The nurture aspect can definitely be changed. It took my siblings and I YEARS to shake off the psychological damage my parents did to us. But we did. Now everyone's happy and successful. But had to disconnect with our past. Ultimately, everyone is born their own person, and can take that back, no matter what the upbringing. My parents weren't ALL bad, they taught basic morals and class etc. But they generally did not like their children, and that does a number on a kid, and carries on through adulthood until you become experienced enough to develop your own confidence.


----------



## aurelio (Mar 13, 2005)

> My parents weren't ALL bad


This seems obvious, but it was hard for me to get to the point of realizing that my parents really are just people too, and as such, CAN'T do everything right.  As a kid, I was led to believe they had all the answers, so when I didn't agree or thought something they did was lame, I figured I was wrong and they were right.

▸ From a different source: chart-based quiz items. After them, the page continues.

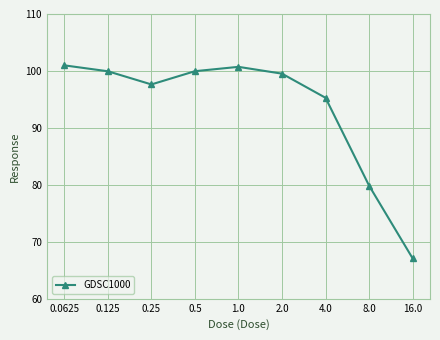

How many points are higher than both their immediate neighbors (excluding endpoints)?

1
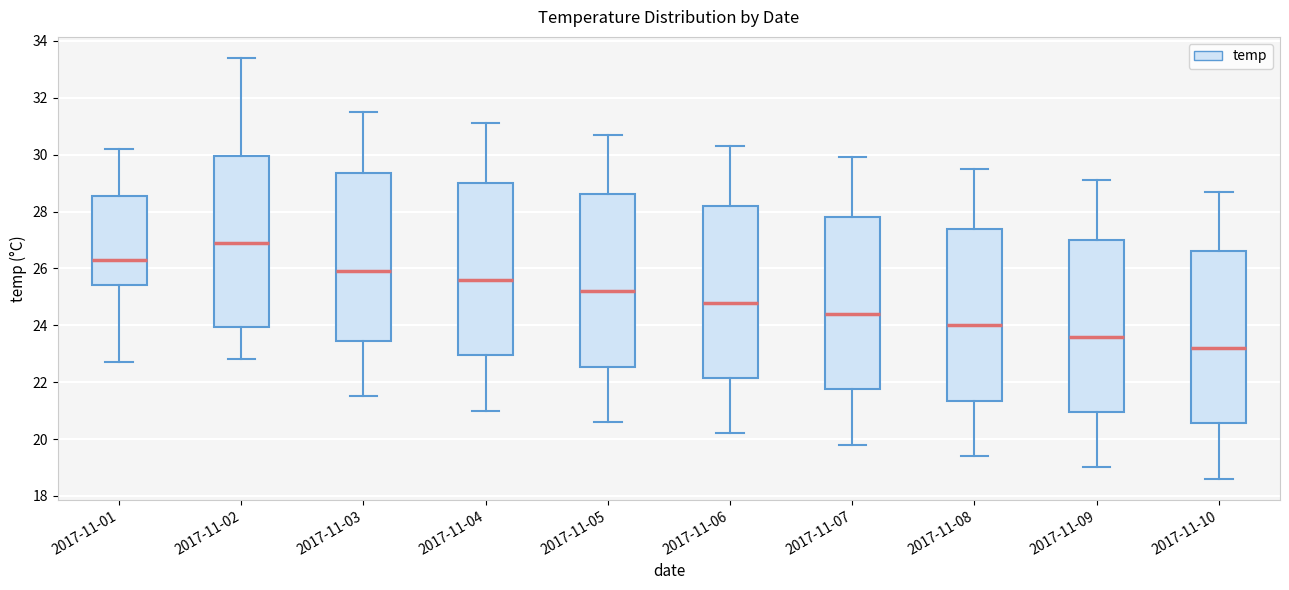

Where does the lower whisker of the box for 2017-11-05 end on the y-axis? The values are not printed on the chart, so give them approximately, as read against the axis.

20.6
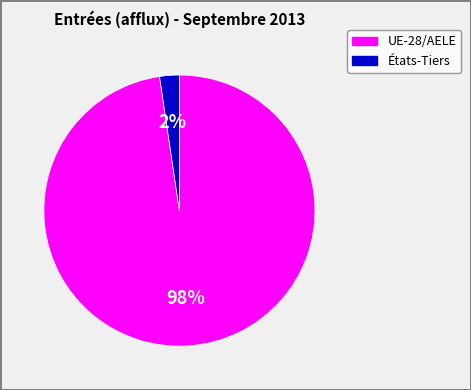

Which category has the biggest portion of the pie?

UE-28/AELE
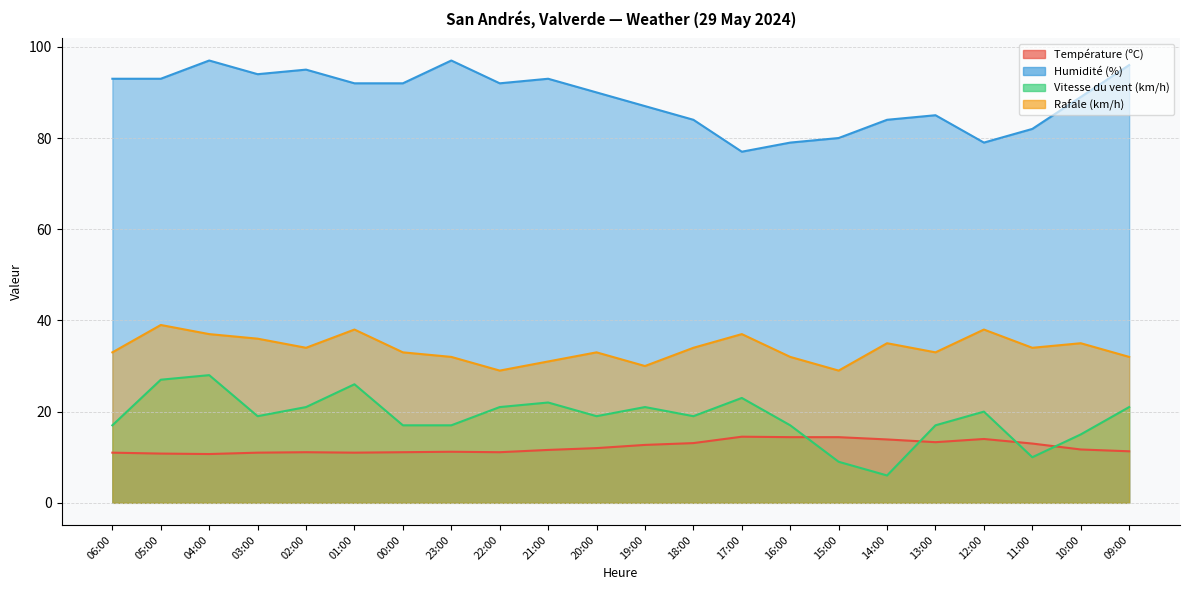

Rank the series by their maximum value, from highest to lowest.

Humidité (%), Rafale (km/h), Vitesse du vent (km/h), Température (ºC)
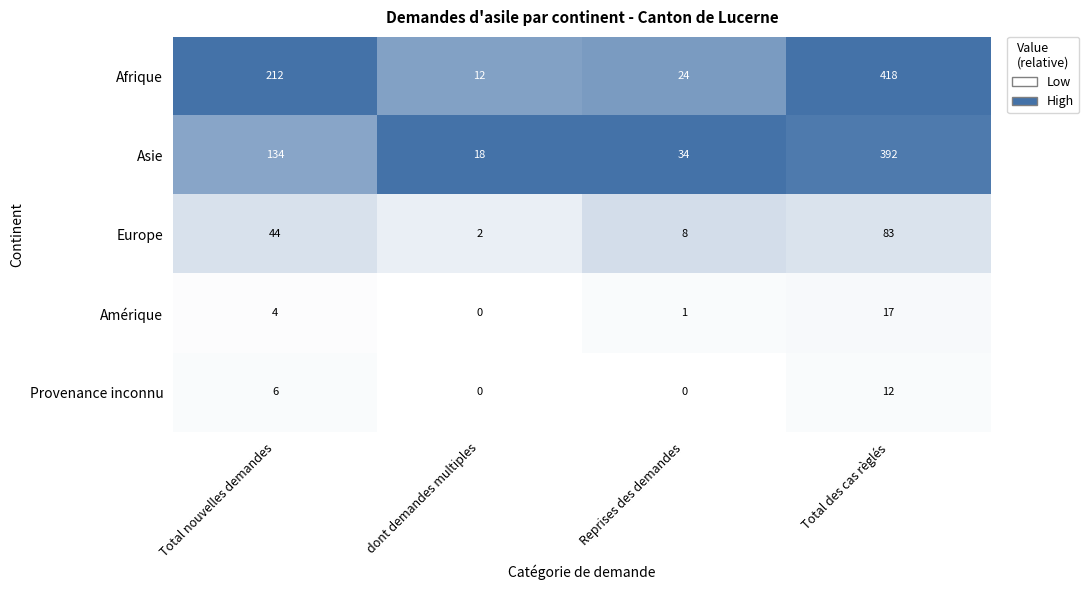

What is the sum of the Amérique values at Total nouvelles demandes and Total des cas règlés?

21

Then, I got to the point of pre-adulthood when I went, "Hey, wait a sec..." and then the phase of "geez, my parents are idiots, jerks, lamebrains, (insert all-encompassing negative label here)" set in.

Eventually, I got some perspective - mainly when I started to hear some of my father's "lame" words come out of my own mouth!       -----Noooo!!!!

I think my primary life rule now is to look past my feelings to my actual habits and behaviors to discover if I am being the person I want to be.  This has helped me undo or redo a lot of things in my life, because habits and behaviors are easier to change than feelings and often the feelings won't change until the habits have.


----------



## Jayaprakash Satyamurthy (Mar 15, 2005)

Simple things like saying 'thank you', 'please', 'may I' and 'excuse me'. Simple social courtesies that oddly seem exotic and even outdated to many. It doesn't hurt to say them, and it doesn't waste significant time, so why not. 

The ability to think for myself, and never reiterate recieved opinion and belief without reasoning it out independentally. 

Most of all, never to be afraid of being different, if that's what it takes to be myself. 

A lifelong reading habit, and a love for The Beatles and Bob Dylan. 

Yep, I think they got a thing or two right, in the parenting gig.


----------